Millions Participate in Earthquake Preparedness Drill

More than nine million people registered online to participate.

Just a day after the 23rd anniversary of the Loma Prieta 6.9-magnitude earthquake, Bay Area residents this morning joined millions statewide in the Great California ShakeOut.
  
The ShakeOut -- the biggest earthquake drill in the nation, with more than 9.3 million registered to participate in California alone -- is meant to teach earthquake preparedness and safety.
  
In San Francisco's Bayview District this morning, Mayor Ed Lee, Fire Chief Joanne Hayes-White and police Chief Greg Suhr took cover under a school desk in a third-grade classroom at Dr. Charles R. Drew Elementary School.
  
At 10:18 a.m., the drill began with a bell and a recorded voice that said over a loudspeaker, "This is an earthquake."
  
The students headed under their desks, with one hand covering their necks and the other grabbing onto a desk leg, as they have practiced.

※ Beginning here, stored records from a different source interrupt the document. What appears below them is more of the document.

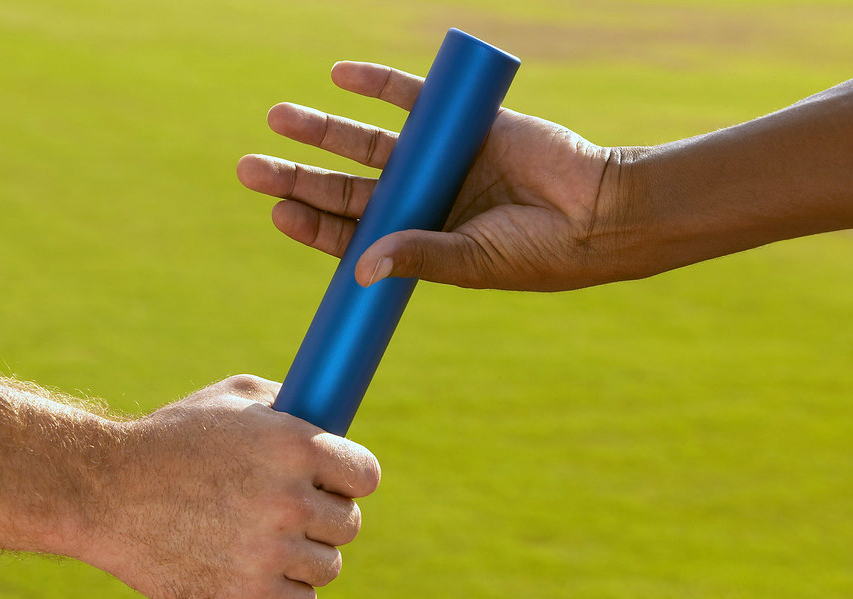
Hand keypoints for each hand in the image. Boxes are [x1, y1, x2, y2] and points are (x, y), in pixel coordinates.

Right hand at [75, 375, 380, 598]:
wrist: (105, 491)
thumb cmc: (170, 437)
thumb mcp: (231, 398)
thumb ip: (286, 405)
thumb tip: (328, 420)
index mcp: (295, 447)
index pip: (365, 475)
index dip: (351, 478)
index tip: (336, 483)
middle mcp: (289, 501)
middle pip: (348, 523)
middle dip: (325, 516)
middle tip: (293, 511)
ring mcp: (268, 552)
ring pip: (327, 566)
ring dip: (307, 555)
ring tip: (273, 541)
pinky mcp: (245, 595)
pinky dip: (288, 591)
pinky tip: (264, 571)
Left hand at [237, 61, 627, 291]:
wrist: (601, 209)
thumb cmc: (540, 251)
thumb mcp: (473, 261)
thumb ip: (418, 258)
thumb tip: (360, 269)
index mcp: (417, 241)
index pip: (352, 233)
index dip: (313, 224)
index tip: (277, 211)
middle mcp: (419, 201)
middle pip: (347, 186)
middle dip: (299, 175)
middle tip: (251, 167)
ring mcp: (438, 160)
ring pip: (368, 142)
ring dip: (324, 128)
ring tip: (278, 116)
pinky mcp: (462, 122)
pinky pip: (412, 98)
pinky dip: (378, 84)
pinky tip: (341, 76)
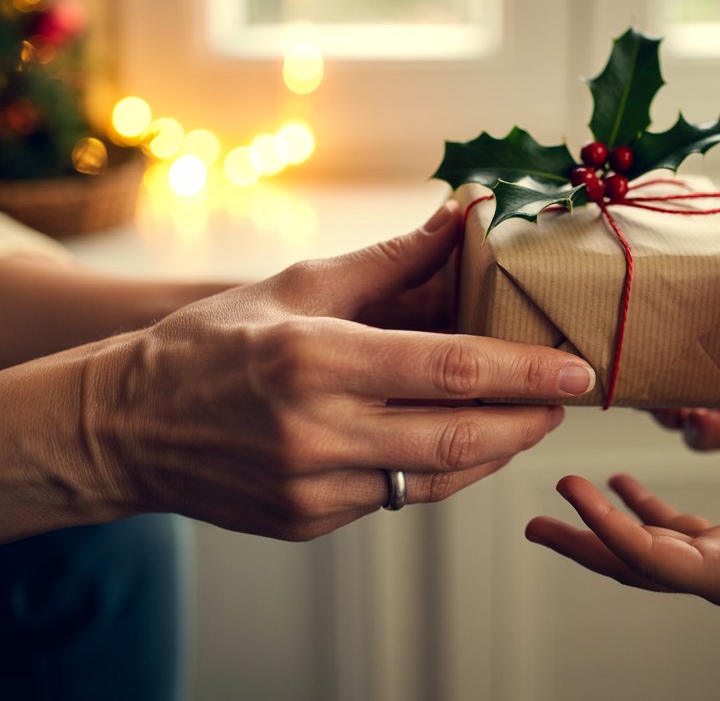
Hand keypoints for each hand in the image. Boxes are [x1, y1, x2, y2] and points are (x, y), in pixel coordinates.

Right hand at [74, 201, 594, 540]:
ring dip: (496, 450)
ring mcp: (312, 487)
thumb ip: (394, 258)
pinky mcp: (307, 522)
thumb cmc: (216, 342)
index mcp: (316, 359)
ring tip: (529, 419)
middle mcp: (317, 431)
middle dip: (529, 420)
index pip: (452, 371)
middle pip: (459, 437)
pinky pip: (398, 499)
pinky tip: (464, 444)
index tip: (577, 369)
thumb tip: (466, 213)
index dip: (526, 372)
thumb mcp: (300, 284)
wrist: (126, 425)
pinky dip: (442, 472)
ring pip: (437, 478)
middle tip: (568, 399)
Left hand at [526, 470, 719, 619]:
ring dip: (602, 523)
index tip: (572, 493)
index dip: (607, 527)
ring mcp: (715, 561)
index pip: (648, 556)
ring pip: (642, 544)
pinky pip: (670, 528)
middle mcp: (709, 575)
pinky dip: (640, 506)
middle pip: (628, 562)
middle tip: (532, 524)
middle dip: (581, 543)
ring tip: (564, 496)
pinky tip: (622, 482)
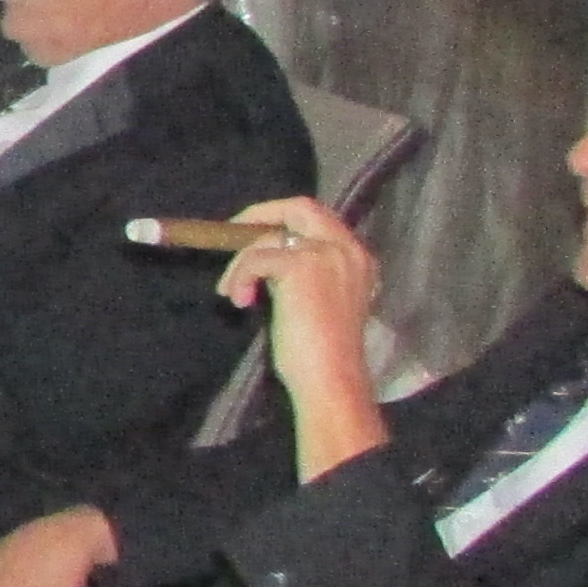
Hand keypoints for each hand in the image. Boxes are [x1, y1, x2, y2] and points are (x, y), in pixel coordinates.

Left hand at [214, 195, 392, 482]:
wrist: (329, 379)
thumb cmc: (318, 354)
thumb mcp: (315, 302)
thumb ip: (302, 274)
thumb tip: (263, 259)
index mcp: (357, 259)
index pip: (319, 219)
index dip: (282, 218)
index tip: (253, 232)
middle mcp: (349, 249)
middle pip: (300, 207)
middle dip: (259, 215)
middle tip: (229, 230)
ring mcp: (327, 254)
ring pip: (268, 237)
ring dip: (241, 263)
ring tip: (234, 293)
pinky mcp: (302, 265)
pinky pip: (255, 258)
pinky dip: (239, 275)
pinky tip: (240, 302)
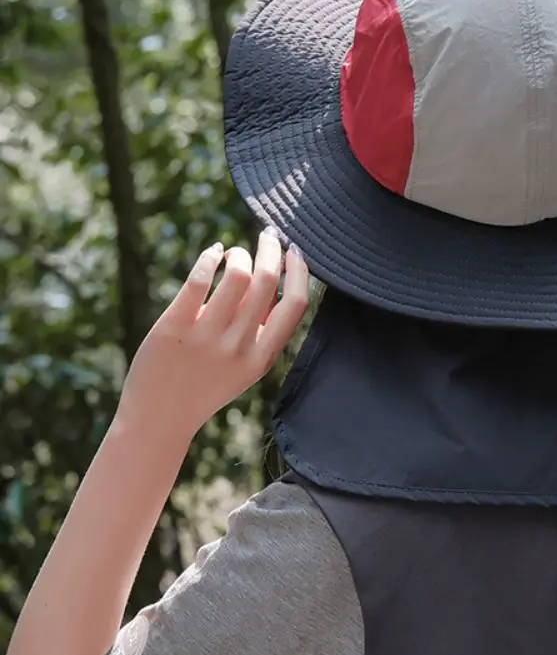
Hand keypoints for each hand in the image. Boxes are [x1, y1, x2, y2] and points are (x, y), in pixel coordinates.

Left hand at [117, 227, 309, 437]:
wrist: (158, 419)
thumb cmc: (205, 386)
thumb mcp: (245, 368)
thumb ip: (260, 332)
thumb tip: (272, 280)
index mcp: (261, 357)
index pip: (295, 304)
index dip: (300, 271)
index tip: (295, 252)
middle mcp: (238, 346)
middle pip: (267, 281)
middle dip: (272, 249)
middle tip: (268, 235)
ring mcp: (206, 337)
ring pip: (237, 275)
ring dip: (240, 253)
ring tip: (233, 252)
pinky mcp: (174, 327)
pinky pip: (200, 279)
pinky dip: (211, 257)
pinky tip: (213, 253)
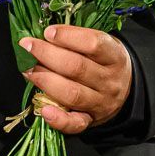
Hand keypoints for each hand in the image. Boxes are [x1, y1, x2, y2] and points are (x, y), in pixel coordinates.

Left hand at [18, 25, 133, 135]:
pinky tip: (44, 110)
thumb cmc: (105, 61)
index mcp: (114, 56)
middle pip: (77, 67)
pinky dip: (58, 119)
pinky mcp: (91, 120)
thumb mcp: (102, 45)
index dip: (68, 37)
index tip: (47, 32)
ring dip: (45, 80)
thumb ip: (78, 40)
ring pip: (72, 93)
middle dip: (47, 55)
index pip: (93, 44)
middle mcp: (109, 80)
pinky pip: (75, 123)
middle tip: (27, 47)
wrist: (127, 89)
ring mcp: (101, 102)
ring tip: (28, 70)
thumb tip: (44, 36)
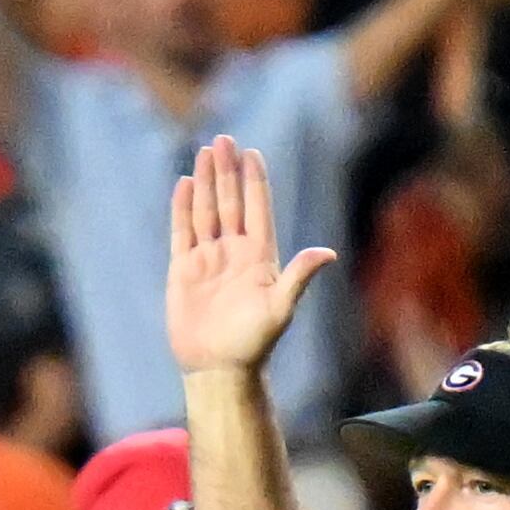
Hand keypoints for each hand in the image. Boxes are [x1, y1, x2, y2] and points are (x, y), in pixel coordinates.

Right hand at [167, 135, 336, 378]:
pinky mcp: (184, 271)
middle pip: (230, 202)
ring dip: (205, 182)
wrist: (219, 369)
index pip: (257, 209)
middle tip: (224, 139)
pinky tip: (183, 184)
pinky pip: (182, 232)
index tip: (252, 153)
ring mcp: (208, 260)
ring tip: (205, 152)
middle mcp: (234, 253)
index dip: (254, 181)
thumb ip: (299, 276)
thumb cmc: (254, 342)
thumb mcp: (280, 307)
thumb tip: (327, 252)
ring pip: (206, 211)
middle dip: (227, 171)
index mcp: (259, 257)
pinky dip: (182, 208)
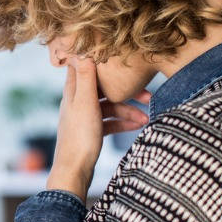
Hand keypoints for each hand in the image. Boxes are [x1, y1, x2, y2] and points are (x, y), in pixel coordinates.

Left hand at [46, 57, 150, 199]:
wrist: (74, 171)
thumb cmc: (79, 137)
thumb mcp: (85, 103)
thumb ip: (86, 78)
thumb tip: (83, 50)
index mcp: (74, 91)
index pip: (85, 66)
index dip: (100, 59)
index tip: (117, 54)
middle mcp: (78, 101)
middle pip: (104, 88)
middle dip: (126, 91)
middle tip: (148, 95)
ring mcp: (85, 116)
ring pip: (110, 106)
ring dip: (128, 111)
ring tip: (146, 119)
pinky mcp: (91, 131)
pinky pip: (110, 121)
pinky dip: (123, 123)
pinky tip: (138, 126)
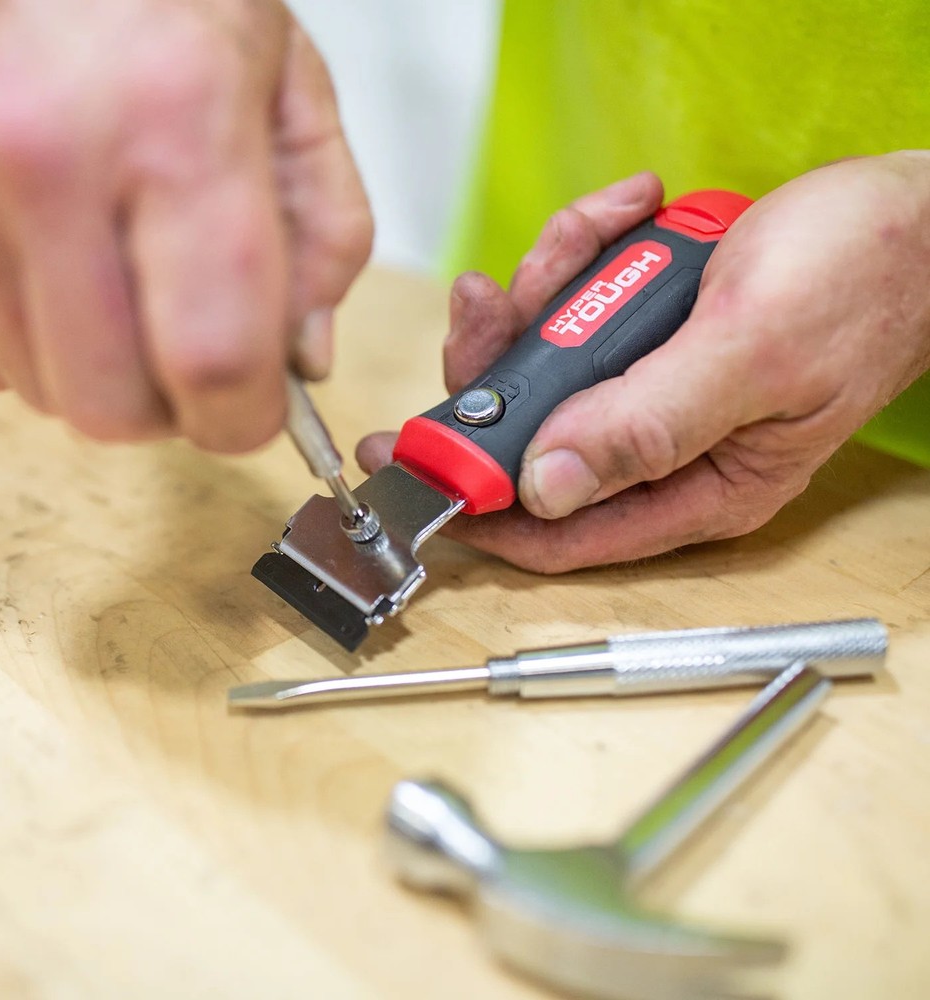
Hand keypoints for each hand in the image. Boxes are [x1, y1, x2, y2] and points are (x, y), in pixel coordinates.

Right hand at [0, 0, 371, 450]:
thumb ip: (324, 241)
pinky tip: (61, 271)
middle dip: (169, 408)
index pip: (213, 357)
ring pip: (37, 389)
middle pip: (111, 404)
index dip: (246, 419)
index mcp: (176, 123)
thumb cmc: (180, 2)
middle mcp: (44, 154)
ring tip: (124, 285)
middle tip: (191, 355)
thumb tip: (302, 362)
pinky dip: (29, 341)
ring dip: (98, 371)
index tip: (258, 411)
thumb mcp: (296, 97)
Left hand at [358, 155, 929, 570]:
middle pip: (534, 437)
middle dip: (501, 364)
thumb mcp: (751, 353)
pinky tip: (626, 213)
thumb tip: (546, 486)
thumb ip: (648, 423)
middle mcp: (665, 454)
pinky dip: (584, 257)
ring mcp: (653, 395)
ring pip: (548, 365)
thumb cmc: (859, 281)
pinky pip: (582, 311)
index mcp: (697, 489)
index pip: (558, 530)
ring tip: (592, 232)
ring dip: (546, 292)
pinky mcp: (649, 342)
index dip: (476, 504)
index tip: (408, 462)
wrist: (910, 214)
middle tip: (489, 298)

They then followed Lee, Hayes-White and Suhr to the schoolyard, where the entire student body met as part of the drill.
  
Lee told the students they had participated in the drill along with thousands of students at other schools, as well as many residents in the
city and the greater Bay Area.
  
"We want you all to be safe," Lee said. "We have to take care of things that might hurt us."
  
He reminded students that practicing during these drills is essential to be ready for the next earthquake that is predicted to strike the region within the next 30 years.
  
Further south at the Tech Museum in San Jose, hundreds of students, museum patrons and staff practiced how to "drop, cover and hold on."
  
Even while visiting a museum an earthquake can strike -- a message today's drill stressed.
  
In Marin County, firefighters from the Marin County Fire Department encouraged residents to practice staying put and covered until the shaking stops -- as people should do if an earthquake was occurring.
  
On Wednesday's anniversary of the 1989 earthquake that killed 63 people and injured nearly 4,000 and seriously damaged Bay Area homes, freeways, buildings and other structures, Mayor Lee announced the appointment of Patrick Otellini as director of San Francisco's Earthquake Safety Implementation Program.
  
The program has goals laid out for the next 30 years that will work toward ensuring residents can safely stay in their homes or buildings following a temblor.
  
Additionally, the earthquake safety program aims for residents to have access to services soon after a quake that will help lead to a swift return to normalcy.